-- WHAT IS REQUIRED --
Pick up the article on adult-onset atopic dermatitis after its last sentence and continue it.

-- EXTRACT --
══════════

Adult-Onset Atopic Dermatitis




Atopic dermatitis therapy can be a challenge in many cases. Persistence into adulthood often reflects the more severe cases and such patients have the added problems of hand eczema and thick nummular lesions that resist topical medications. Within this group are patients labeled as having adult-onset atopic dermatitis, a designation that is hard to define and probably represents those whose childhood eczema was simply forgotten. Management is difficult for most adult cases and should not be diverted by questionable labels.


Key points








  • Atopic dermatitis (AD) therapy can be a challenge in many cases.



  • Persistence into adulthood often reflects the more severe cases and such patients have the added problems of hand eczema and thick nummular lesions that resist topical medications.



  • Within this group are patients labeled as having adult-onset AD, a designation that is hard to define and probably represents those whose childhood eczema was simply forgotten.



  • Management is difficult for most adult cases and should not be diverted by questionable labels.






Introduction: defining adult-onset atopic dermatitis is difficult


How is a reliable diagnosis conferred? Is it a distinct, exclusive phenotype? Do such patients relate to certain genotypes? It is known that, in general, AD begins in childhood, often infancy. Then it may regress in many or most instances, perhaps leaving only a few clues to its prior state, such as hand eczema, dry skin, lowered itch threshold, periods of flare with psychological stress, IgE-mediated allergies, infections, and season changes.


Interestingly, 4 decades ago, when gathering diagnostic indicators of AD, most clinical focus revolved around adult cases, probably because they were more severe, thus persisting and finding their way to dermatologists. AD in children was generally much easier to control. Also, primary care physicians had typically been taught that AD was an allergic disease and the children were often referred to allergists.


With the recognition of distinctions between pediatric AD and adult AD (and perhaps the growth of the pediatric dermatology subspecialty), new attention was turned to criteria that applied to the range of infants, children, and adults. The advent of topical calcineurin inhibitors caused somewhat of a shift to new clinical approaches for childhood AD. Revised diagnostic guidelines, more inclusive of children, appeared as a direct result of an American Academy of Dermatology meeting focused on topical calcineurin inhibitors, agents that were seen as possibly safer than topical corticosteroids (TCSs) for use in children. These advances helped promote the distinction between pediatric and adult eczemas and brought many more children into the offices of an increased range of practitioners. That in turn led to greater consciousness of dermatologists regarding adult forms of AD. The disease was always assumed to be characterized by onset in childhood. But many adults had no recollection of childhood eczema.

══════════

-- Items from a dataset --
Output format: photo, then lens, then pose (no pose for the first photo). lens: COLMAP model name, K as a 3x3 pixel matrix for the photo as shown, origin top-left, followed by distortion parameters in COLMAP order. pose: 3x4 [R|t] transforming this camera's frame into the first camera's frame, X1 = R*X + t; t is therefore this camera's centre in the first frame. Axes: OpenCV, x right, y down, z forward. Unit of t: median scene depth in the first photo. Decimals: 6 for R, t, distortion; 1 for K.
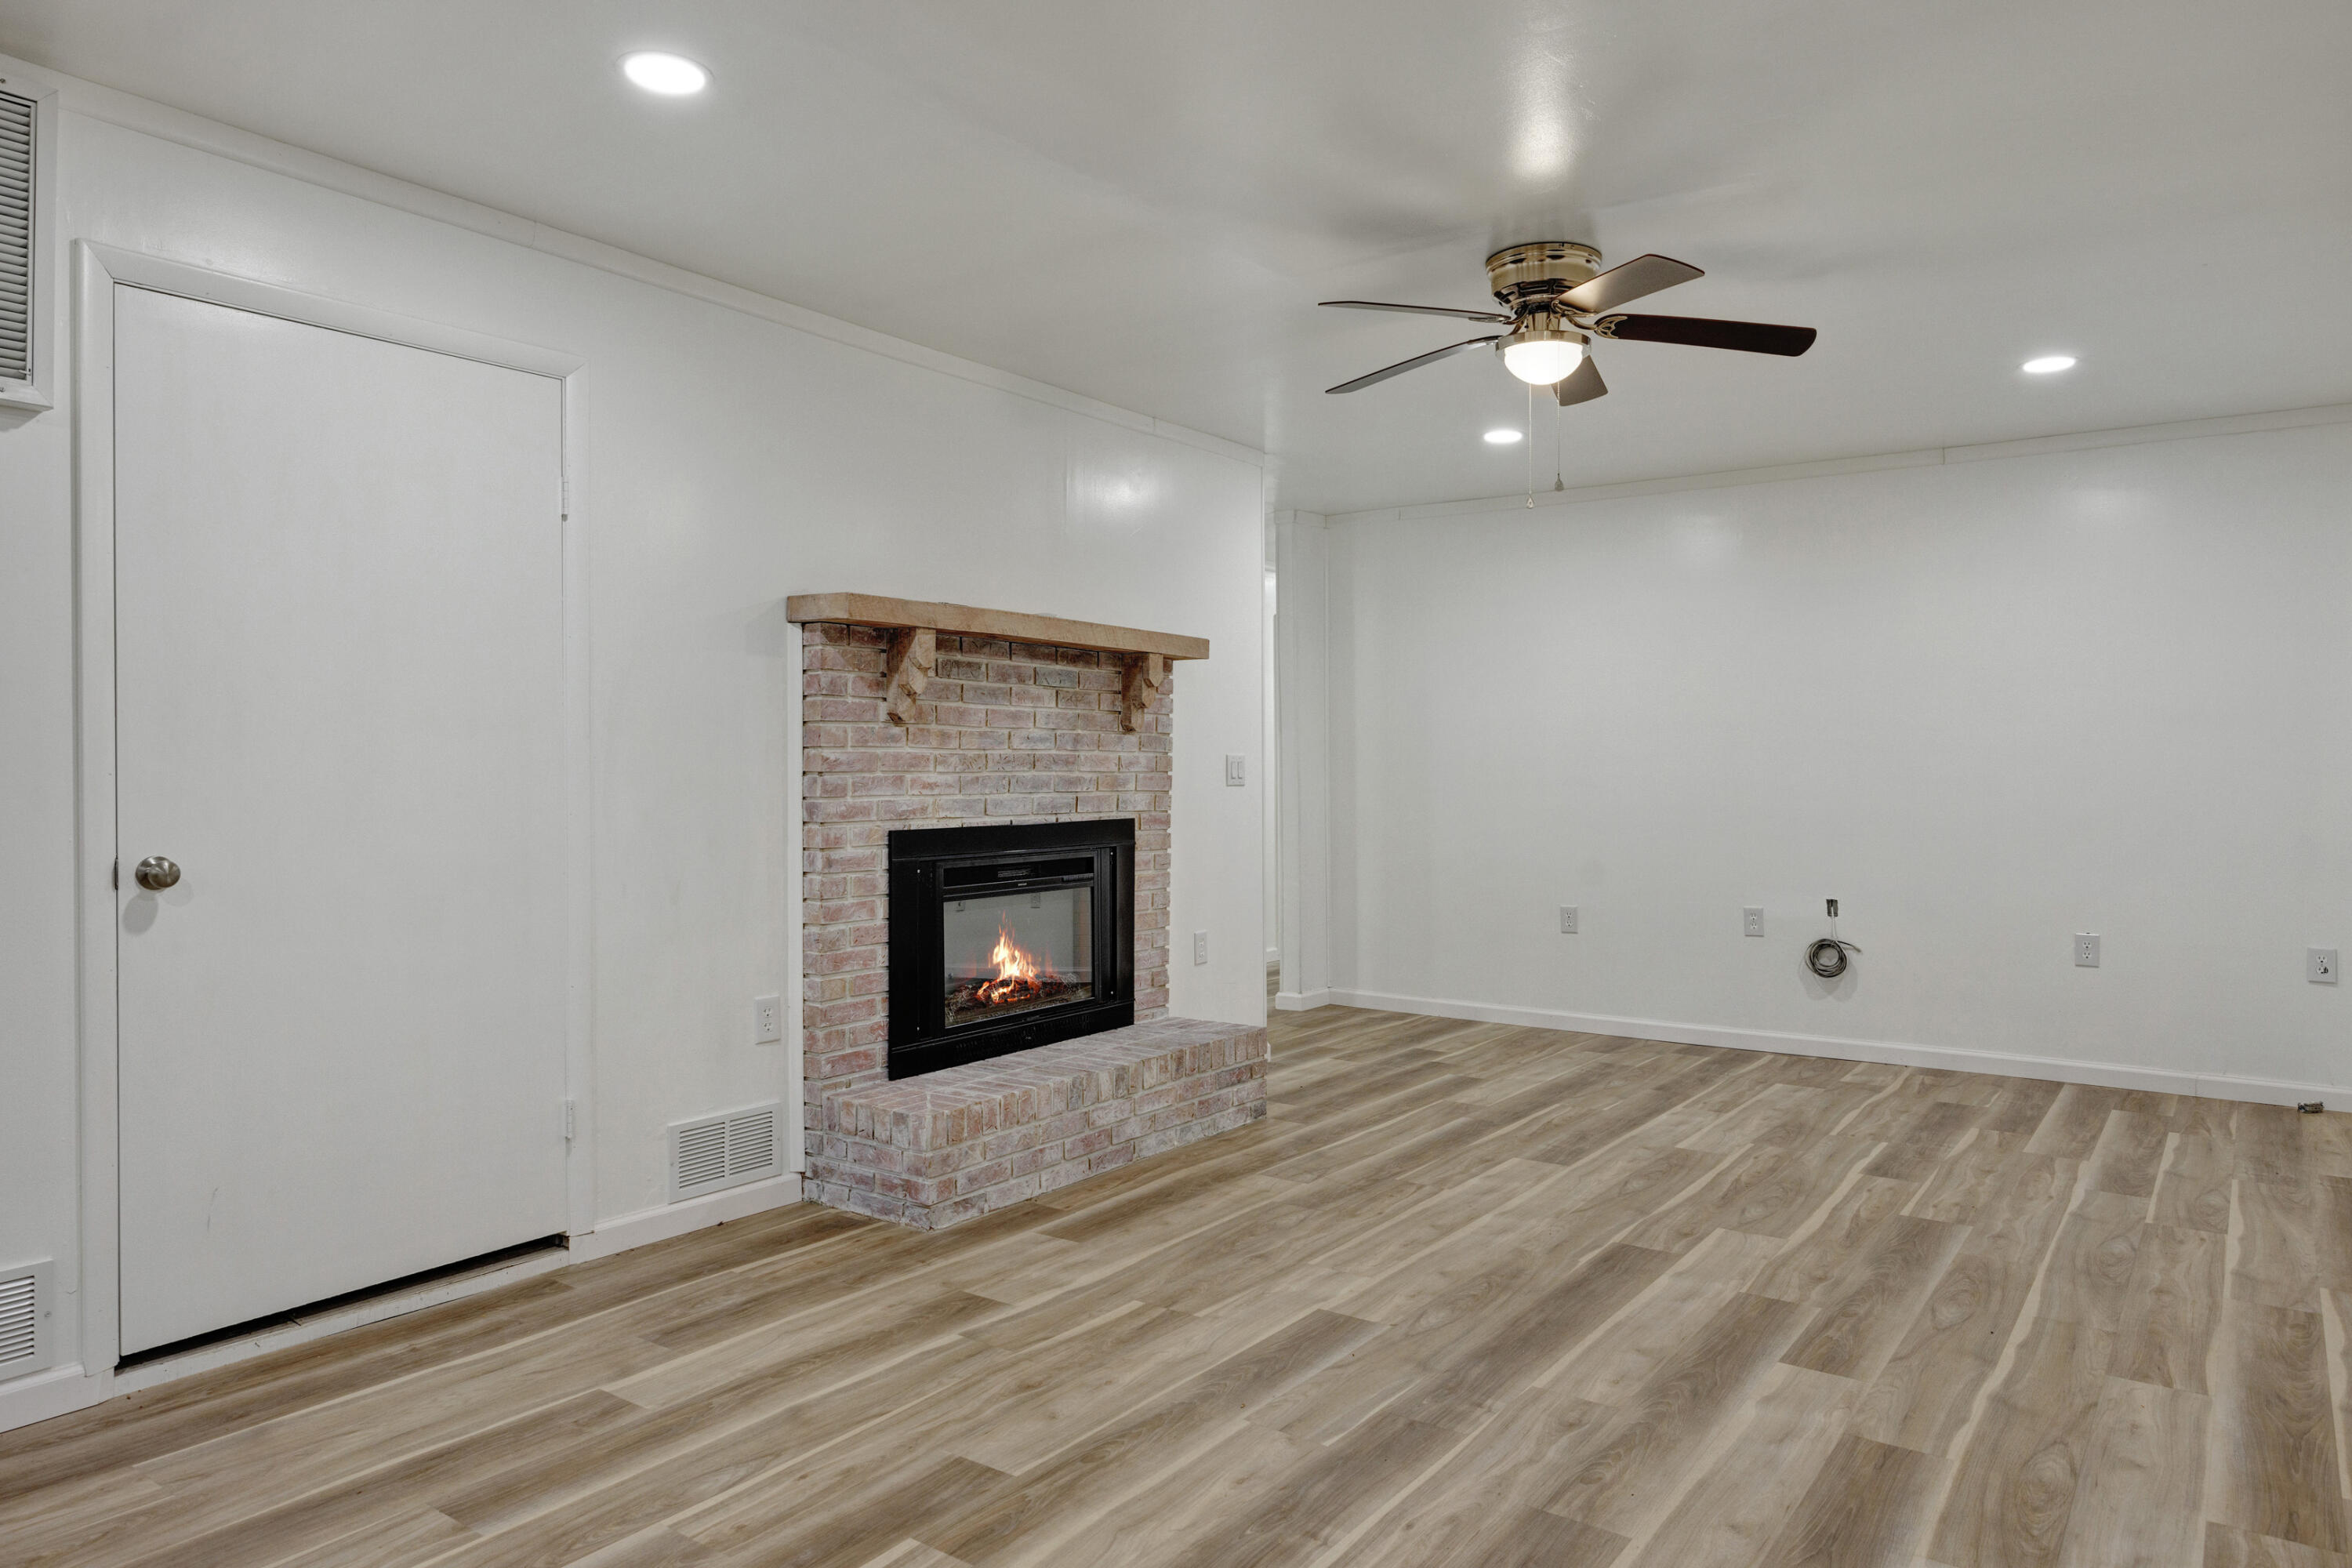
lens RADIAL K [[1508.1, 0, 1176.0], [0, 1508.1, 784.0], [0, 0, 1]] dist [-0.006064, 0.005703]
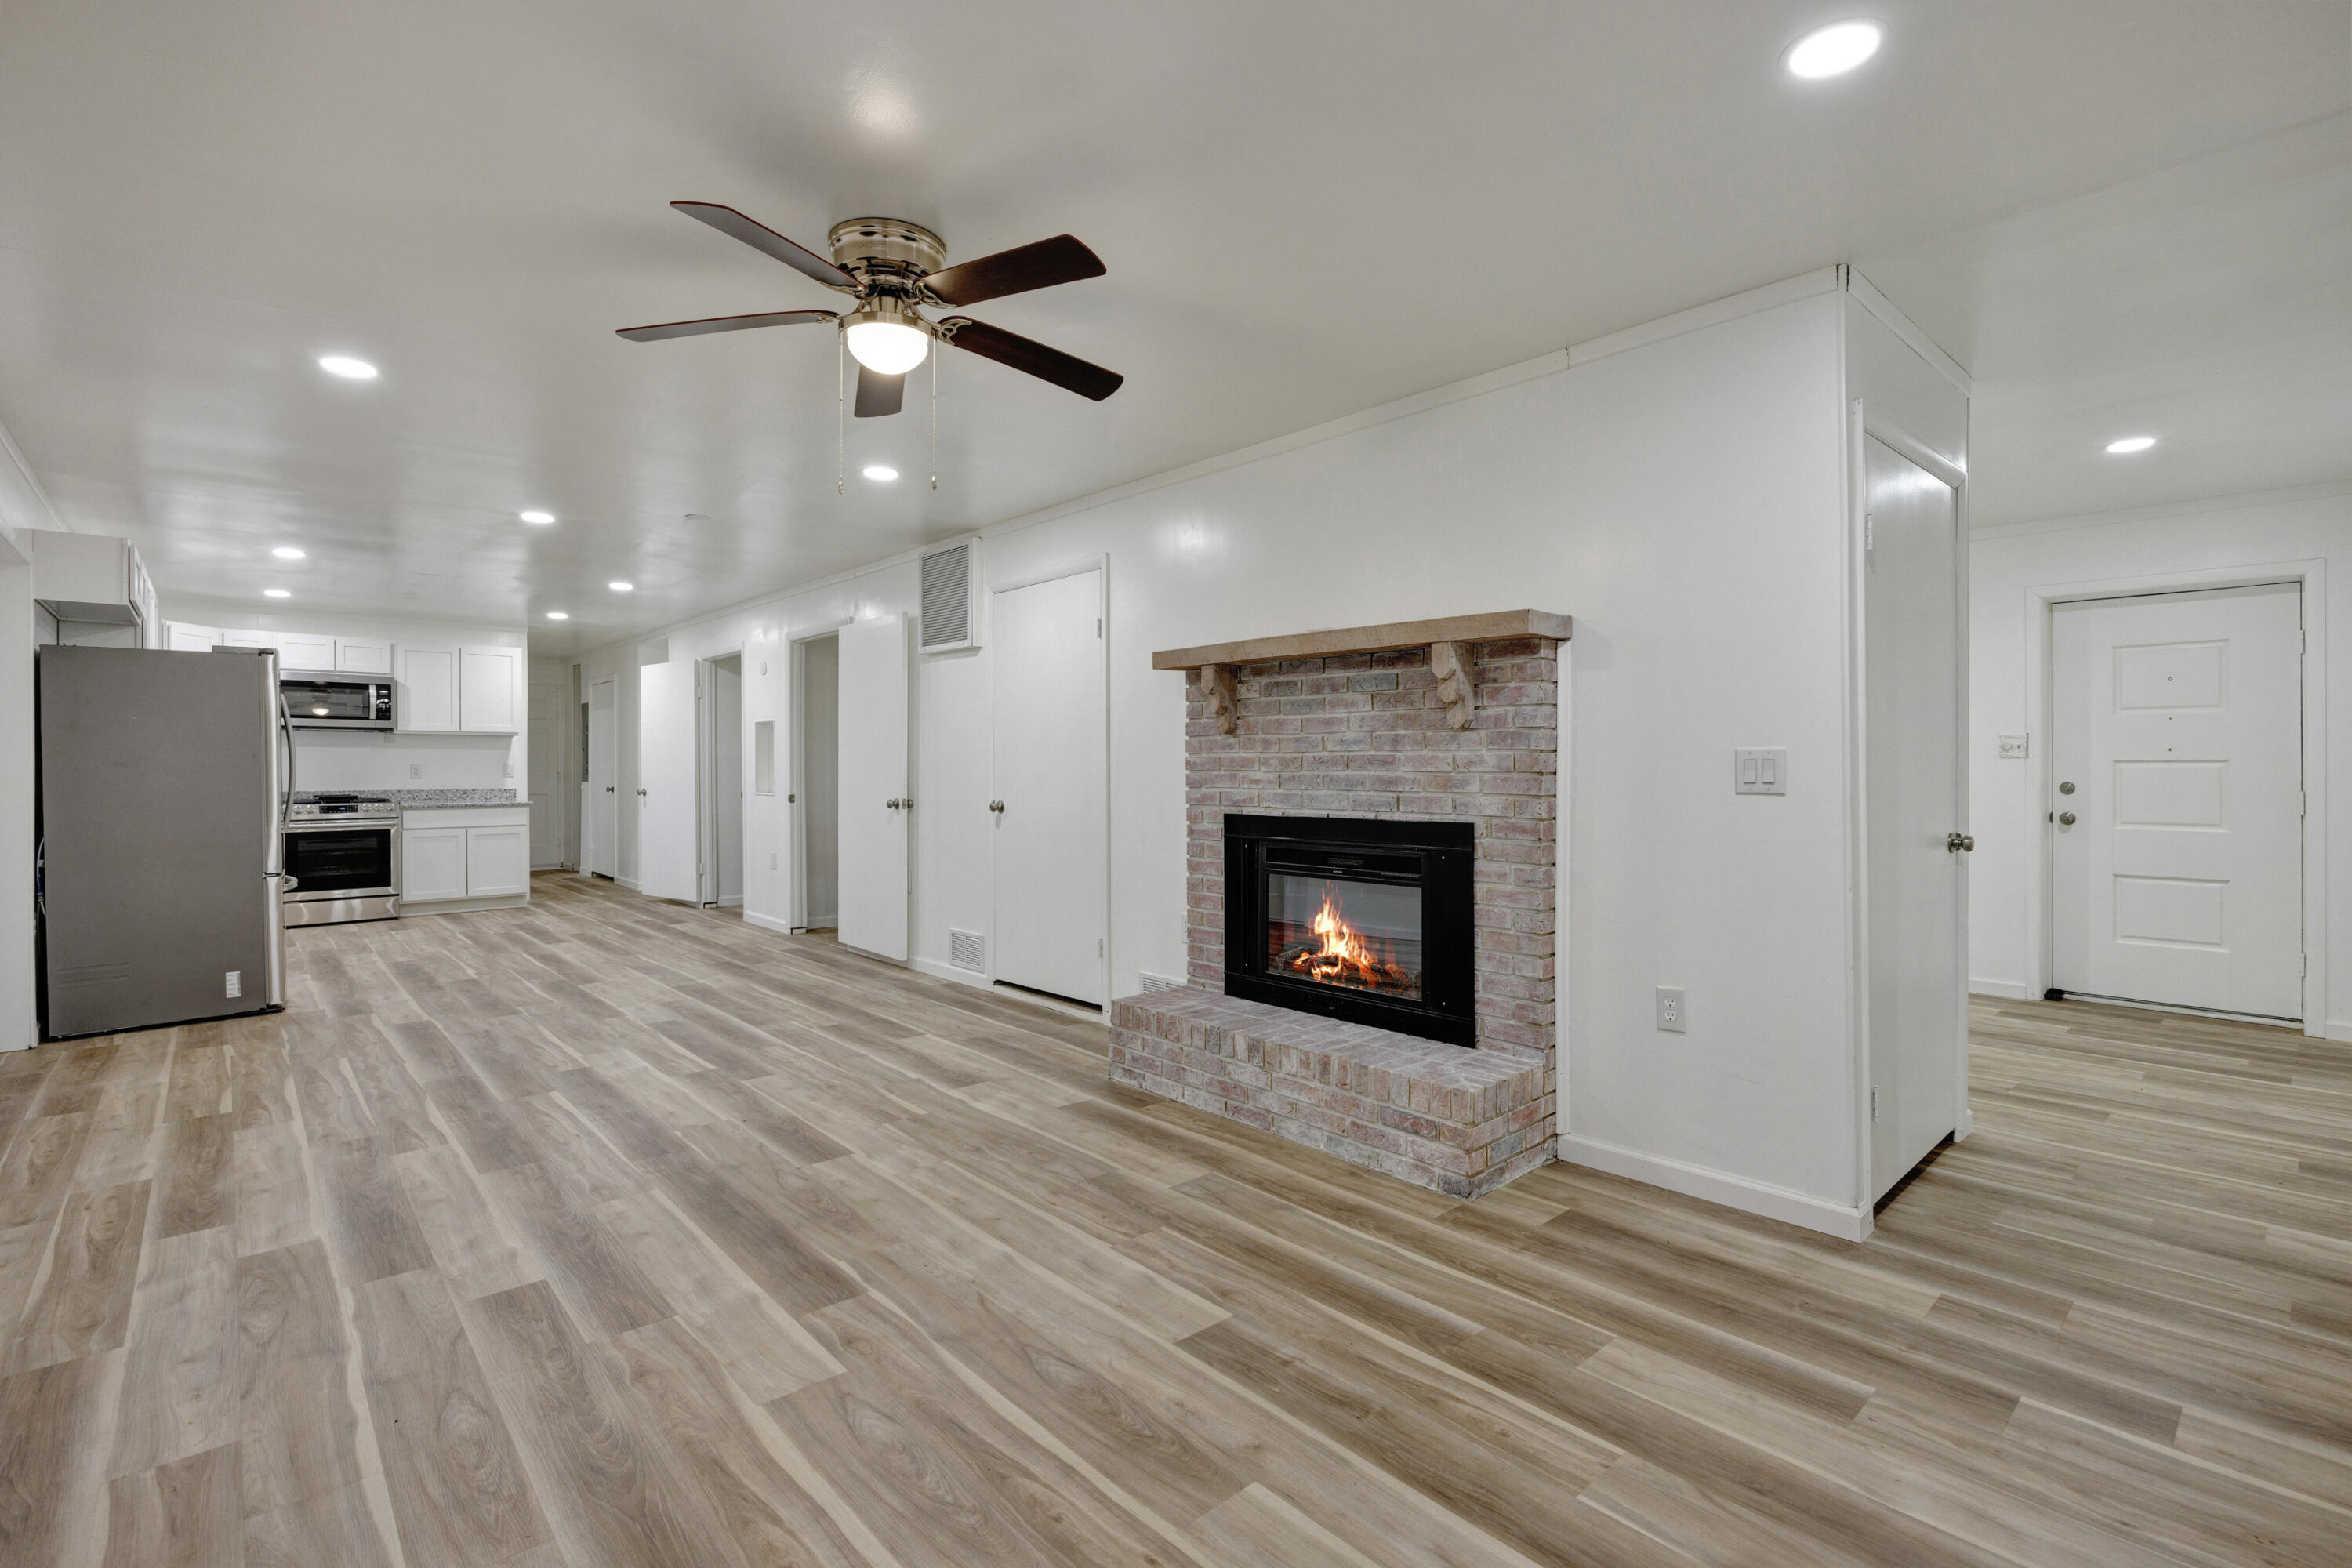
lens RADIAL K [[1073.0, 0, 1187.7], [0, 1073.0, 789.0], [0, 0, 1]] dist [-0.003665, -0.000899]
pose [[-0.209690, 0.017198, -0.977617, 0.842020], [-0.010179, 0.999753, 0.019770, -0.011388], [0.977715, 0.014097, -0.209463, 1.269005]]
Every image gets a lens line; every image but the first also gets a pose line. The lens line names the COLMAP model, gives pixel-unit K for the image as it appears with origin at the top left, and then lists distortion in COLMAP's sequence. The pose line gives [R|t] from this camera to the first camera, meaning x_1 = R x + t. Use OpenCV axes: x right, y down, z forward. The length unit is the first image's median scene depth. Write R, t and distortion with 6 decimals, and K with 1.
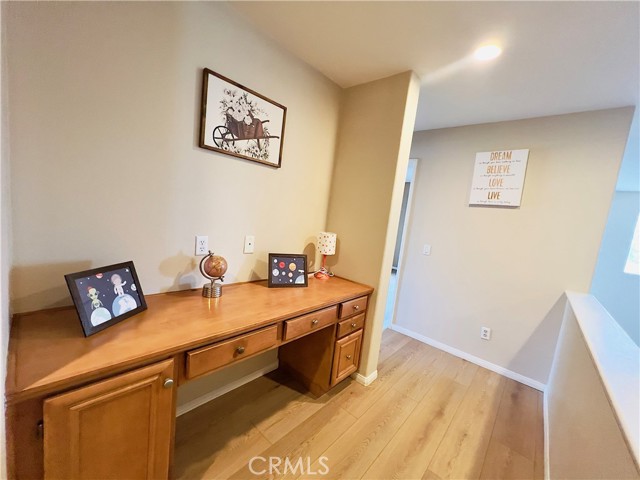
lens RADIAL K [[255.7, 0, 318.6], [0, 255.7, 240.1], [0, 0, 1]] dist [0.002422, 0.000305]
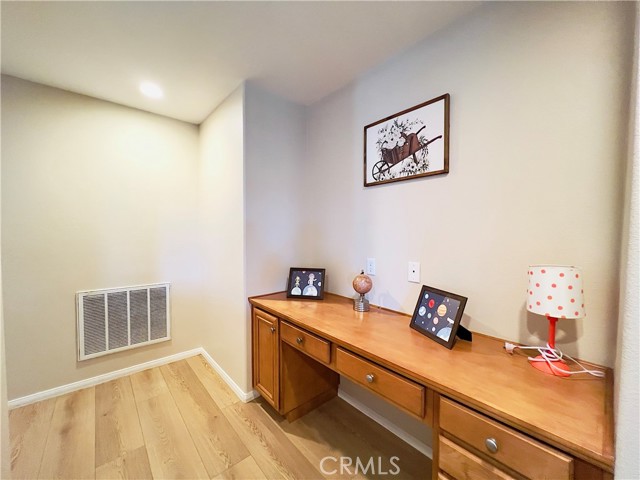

══════════

-- WRITTEN ANSWER --
Increased awareness of the full spectrum of AD may have influenced the suggestion of adult-onset AD as a distinct entity, starting with an Australian report in 2000, and subsequent reports have come from many sectors, including Italy, Turkey, Greece, Taiwan, and India.


Unfortunately, there are no validated criteria for defining this category. Hence, new questions arise, including those that began this article. Some features help explain apparent onset of AD during adulthood ( Box 1 ). Clear diagnosis of adult-onset AD requires absence of childhood history. Certainly, people spending childhood and adolescence in warm, sunny, humid regions might never have had diagnosable AD. That clearly is the situation with many of the patients who immigrate or study in the United States from Southeast Asia and South and Central America. Beyond the transition to drier climates, the trappings of first-world living, with central heating and overbathing, are likely another major stimulus for adult-onset AD among relocated individuals.



Box 1





  • Childhood spent in humid sunny or tropical climate



  • First AD diagnosis made only after change of residence to a cold dry climate or exposure to central heating



  • Onset of hand eczema after all other features of AD have regressed



  • Recurrence of AD after infection or other stressor



Features associated with claims of adult-onset atopic dermatitis


Conversely, for patients who have not made such transitions, it seems imprecise to make a diagnosis of adult-onset AD. Mild cases of previous childhood eczema are likely to be missed. Naleway and colleagues reported a high rate of recall bias in clinic-recorded AD patients who had forgotten their past eczema at a rate of approximately 40%; only 70% of the parents remembered the past occurrence in their children. Are there really cases of adult-onset AD in nontropical climates or are they resultant from patient/parent recall failure? Similar to the Naleway study, Moberg and colleagues found that a third of patients with documented AD in childhood had forgotten it by the second or third decade. In their study they confirmed that patients who were more severe and had AD later in life were much more likely to recall that illness. They were also more likely to have hand eczema. That chronic, often recalcitrant, localized problem was seen as 1 factor facilitating the recollection of eczema.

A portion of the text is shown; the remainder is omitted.